As the nation’s largest municipal utilities provider based in San Antonio, Texas, CPS Energy can’t afford downtime. A lapse in operations can mean no power or gas for residents around the region, and in South Texas, no one wants to endure the heat without power. Keeping old systems updated is of vital importance.
So, when it came time to modernize its 10-year-old SCADA system, the company had a lot of considerations to address. Alex Solis, senior manager of SCADA technical support at CPS Energy, presented at last week’s Emerson Exchange Immerse 2023 in Anaheim, Calif., where he outlined the company’s SCADA modernization project, which took multiple years to complete.
CPS Energy started the project in 2019, right before the COVID-19 pandemic crippled the world. With some perseverance and the help of experts at Emerson and AspenTech, the new SCADA system went live in 2022.
CPS Energy utilizes multiple SCADA systems for its electric and gas distribution operations. The modernization project focused on its gas SCADA system, which manages gas pipelines to ensure proper flow and pressure. The system monitors 49 remote automation devices, which are a combination of RTUs and Emerson’s Remote Operations Controllers (ROC 800s) and FloBoss 107s, according to Solis. A mix of communication devices and infrastructure (point-to-point radios, mashed wireless networks, fiber-optic multiplexers, microwave transport and cellular devices) connect remote stations to two control centers.
The old SCADA had a hard time keeping up. Its hardware was no longer supported and ready to be replaced.

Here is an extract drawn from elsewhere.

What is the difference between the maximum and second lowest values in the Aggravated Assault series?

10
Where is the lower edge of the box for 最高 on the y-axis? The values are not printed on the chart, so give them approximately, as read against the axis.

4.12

CPS Energy had more than a few goals in mind when it began planning its RFP for the project. It wanted NIST-based cyber security protocols, a control room management (CRM) platform that could be integrated, consolidated applications for improved situation awareness, a common platform with appropriate network segregation, and an operator training simulator.
Solis said growing cybersecurity risk necessitated the call for best-in-class industry standards to meet compliance.
Pandemic and regulatory obstacles
CPS Energy faced quite a few challenges to get the project completed, not the least of which was the sudden onset of the pandemic and new regulations that were dropped in their laps in the middle of the project.
The company was also limited by an aging workforce, so it hired consultants to assist with the RFP and implementation. The extensive RFP was won by Emerson and AspenTech and the project took off from there, according to Solis.
He said the executive leadership was active in the entire process, resulting in cross-functional governance and support for IT, OT, SCADA support, controllers, compliance and security, to name a few.
In the end, improvements incorporated into the new gas SCADA system include modern visualization tools and alarm management, situational awareness displays, pipeline topology, dynamic coloring, inventory and linepack calculations, cybersecurity controls, synchronized disaster recovery, and an operator training simulator.
Solis said the biggest improvements include advanced display capabilities and an open architecture that allows for PI and GIS integration.
These days, CPS Energy is well equipped to handle any situation that may occur in its gas distribution system, and residents of the region can count on their utilities being available.